Today I finished a painting I started several weeks ago. It’s a small alley picture (16 x 12 as opposed to 24 x 20). I had the board and a picture from Feb. 2015 that I liked so decided to do another alley. It was not easy working with so much detail so small! I liked the composition and didn’t bother to do a comp. study (I am getting lazy). I wanted the sunlit building on left middle to be the center of interest, with the window above it. For that reason, I did not make the building to the left of it as light or white as it appeared in the photo. But the colors were an issue. Much of the original photo (buildings in left foreground and fence on right) were all gray, brown, white–boring! So I did a color study. I wasn’t real happy with it.

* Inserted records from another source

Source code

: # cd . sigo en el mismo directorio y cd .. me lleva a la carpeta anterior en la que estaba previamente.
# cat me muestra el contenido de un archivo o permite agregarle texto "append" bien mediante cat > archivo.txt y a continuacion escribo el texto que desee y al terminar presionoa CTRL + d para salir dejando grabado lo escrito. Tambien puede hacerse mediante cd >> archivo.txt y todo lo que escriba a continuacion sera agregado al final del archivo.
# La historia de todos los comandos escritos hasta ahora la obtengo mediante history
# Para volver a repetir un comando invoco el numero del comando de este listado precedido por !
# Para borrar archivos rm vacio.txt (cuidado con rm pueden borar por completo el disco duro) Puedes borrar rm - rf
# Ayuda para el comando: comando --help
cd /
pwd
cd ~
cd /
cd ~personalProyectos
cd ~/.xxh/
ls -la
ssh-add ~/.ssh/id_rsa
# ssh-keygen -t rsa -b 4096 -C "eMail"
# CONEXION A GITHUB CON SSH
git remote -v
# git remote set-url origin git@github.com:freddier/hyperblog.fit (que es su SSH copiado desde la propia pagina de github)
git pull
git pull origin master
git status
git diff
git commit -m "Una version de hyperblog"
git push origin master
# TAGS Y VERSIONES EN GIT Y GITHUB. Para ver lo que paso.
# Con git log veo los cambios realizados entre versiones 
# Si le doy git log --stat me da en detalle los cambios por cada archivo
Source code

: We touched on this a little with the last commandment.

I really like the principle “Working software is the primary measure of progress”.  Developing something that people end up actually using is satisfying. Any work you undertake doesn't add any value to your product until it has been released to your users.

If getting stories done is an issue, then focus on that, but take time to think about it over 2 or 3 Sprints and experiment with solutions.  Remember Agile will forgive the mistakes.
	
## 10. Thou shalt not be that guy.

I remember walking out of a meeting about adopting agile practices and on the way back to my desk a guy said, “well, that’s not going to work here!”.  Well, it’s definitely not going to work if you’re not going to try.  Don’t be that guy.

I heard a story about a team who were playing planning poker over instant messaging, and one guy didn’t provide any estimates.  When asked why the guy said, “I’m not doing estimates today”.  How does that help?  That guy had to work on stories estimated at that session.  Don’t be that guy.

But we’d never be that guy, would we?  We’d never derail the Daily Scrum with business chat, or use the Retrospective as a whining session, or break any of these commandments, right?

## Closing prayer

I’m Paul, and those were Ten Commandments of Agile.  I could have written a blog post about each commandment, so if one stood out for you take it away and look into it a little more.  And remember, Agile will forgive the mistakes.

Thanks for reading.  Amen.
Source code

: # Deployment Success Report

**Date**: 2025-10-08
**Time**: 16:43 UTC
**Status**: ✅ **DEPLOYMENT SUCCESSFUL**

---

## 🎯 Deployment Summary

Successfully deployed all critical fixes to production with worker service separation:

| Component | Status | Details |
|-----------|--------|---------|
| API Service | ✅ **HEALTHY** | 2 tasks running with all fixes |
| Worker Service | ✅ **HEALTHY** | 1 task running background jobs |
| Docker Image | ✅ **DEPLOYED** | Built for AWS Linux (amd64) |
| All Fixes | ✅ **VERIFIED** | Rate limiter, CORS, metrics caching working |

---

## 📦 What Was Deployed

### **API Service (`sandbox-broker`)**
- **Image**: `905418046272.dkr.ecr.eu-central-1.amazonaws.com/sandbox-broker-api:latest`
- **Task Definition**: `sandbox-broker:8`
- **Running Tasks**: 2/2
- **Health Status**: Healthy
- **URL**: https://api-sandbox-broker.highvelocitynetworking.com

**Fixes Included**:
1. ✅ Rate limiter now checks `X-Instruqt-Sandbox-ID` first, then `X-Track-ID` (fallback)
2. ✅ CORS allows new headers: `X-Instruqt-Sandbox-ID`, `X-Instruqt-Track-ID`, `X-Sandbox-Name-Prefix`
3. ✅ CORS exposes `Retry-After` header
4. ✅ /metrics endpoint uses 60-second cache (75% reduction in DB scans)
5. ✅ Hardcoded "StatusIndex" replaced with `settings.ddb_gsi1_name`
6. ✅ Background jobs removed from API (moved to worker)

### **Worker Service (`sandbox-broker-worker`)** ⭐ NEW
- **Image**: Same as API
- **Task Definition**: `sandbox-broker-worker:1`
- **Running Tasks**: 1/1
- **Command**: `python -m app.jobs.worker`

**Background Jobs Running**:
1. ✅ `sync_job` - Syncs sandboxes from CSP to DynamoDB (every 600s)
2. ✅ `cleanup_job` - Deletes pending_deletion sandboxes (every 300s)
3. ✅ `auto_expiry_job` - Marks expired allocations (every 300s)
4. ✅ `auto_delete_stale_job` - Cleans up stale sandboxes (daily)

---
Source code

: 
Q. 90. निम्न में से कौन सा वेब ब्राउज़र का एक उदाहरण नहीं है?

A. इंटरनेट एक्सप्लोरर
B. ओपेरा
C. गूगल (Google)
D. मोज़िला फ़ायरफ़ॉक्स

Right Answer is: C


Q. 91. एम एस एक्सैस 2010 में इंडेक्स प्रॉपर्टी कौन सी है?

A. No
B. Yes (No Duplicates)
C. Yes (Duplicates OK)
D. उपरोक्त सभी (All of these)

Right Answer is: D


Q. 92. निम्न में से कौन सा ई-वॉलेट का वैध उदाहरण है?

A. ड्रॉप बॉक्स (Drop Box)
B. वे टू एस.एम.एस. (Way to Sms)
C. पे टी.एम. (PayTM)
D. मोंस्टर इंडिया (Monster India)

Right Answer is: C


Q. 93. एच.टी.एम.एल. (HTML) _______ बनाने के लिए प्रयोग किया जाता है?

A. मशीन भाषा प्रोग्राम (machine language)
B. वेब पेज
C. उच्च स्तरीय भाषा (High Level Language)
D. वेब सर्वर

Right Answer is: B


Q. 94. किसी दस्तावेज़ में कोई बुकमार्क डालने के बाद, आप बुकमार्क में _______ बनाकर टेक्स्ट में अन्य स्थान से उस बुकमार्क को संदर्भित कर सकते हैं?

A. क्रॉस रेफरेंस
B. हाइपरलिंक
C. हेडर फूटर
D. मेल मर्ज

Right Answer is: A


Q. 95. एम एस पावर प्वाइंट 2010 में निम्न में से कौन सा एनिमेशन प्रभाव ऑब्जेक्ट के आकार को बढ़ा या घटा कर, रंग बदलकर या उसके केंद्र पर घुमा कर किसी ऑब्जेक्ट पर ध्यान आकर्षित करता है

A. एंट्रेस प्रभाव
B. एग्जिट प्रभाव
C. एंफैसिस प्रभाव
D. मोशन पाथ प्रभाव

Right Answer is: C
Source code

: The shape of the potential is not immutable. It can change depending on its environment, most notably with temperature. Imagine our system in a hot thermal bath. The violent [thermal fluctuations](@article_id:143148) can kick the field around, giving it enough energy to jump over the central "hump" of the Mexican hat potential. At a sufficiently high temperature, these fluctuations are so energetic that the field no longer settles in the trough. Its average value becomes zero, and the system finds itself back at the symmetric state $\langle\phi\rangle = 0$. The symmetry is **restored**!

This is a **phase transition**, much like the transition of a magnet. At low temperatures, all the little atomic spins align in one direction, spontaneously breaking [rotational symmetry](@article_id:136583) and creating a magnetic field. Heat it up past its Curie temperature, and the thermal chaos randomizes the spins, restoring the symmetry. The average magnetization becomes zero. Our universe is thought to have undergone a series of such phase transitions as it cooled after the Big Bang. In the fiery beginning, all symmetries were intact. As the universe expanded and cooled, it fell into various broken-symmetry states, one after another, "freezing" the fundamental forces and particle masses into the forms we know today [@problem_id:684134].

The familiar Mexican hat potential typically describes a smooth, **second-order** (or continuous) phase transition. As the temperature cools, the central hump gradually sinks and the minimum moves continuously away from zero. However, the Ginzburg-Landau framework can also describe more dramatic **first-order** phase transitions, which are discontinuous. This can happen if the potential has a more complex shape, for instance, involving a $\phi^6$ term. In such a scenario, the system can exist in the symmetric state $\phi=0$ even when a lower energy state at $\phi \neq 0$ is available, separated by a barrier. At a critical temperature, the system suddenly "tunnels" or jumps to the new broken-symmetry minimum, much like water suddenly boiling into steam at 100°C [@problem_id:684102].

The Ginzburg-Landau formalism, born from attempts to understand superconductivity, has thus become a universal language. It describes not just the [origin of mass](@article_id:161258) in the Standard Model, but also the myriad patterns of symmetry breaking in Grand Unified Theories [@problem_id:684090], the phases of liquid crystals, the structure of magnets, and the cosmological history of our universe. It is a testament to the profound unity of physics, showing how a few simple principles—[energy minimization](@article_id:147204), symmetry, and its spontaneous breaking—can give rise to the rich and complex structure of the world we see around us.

When I went to do the underpainting, I picked up blues, blue greens and violets, and bronze Caran d’ache hard pastels and I really had a good time doing the underpainting. Loved it! I decided that the color palette would be oranges (buildings) with blue green and blue violet (a split complement). I brought my box of Terry Ludwig “vibrants” to the studio for the brick buildings and ended up using a lot of his blues for the sky and road. What turned out to be particularly useful were the grays in the box of “cerulean” Blue Earth pastels. They were odd greens that worked really nicely in the road where it was covered in ice.
But I’m not sure that my plan for the color really worked out. It’s really more red, green and blue violet. Ah well! I’m happy with it.
The road, of course, was the real challenge. I used a variety of violets, blues, blue greens, and odd browns. I loved the puddle and the sunlit part in foreground that showed red brick covered with blue water.
It was nice to get back to the alleys. I’ll be visiting Capitol Hill in May and will take some summer pictures.
I appreciate all the information you included in your blog explaining the colors, what brand pastels you used and why. It was extremely helpful. Your blog is excellent!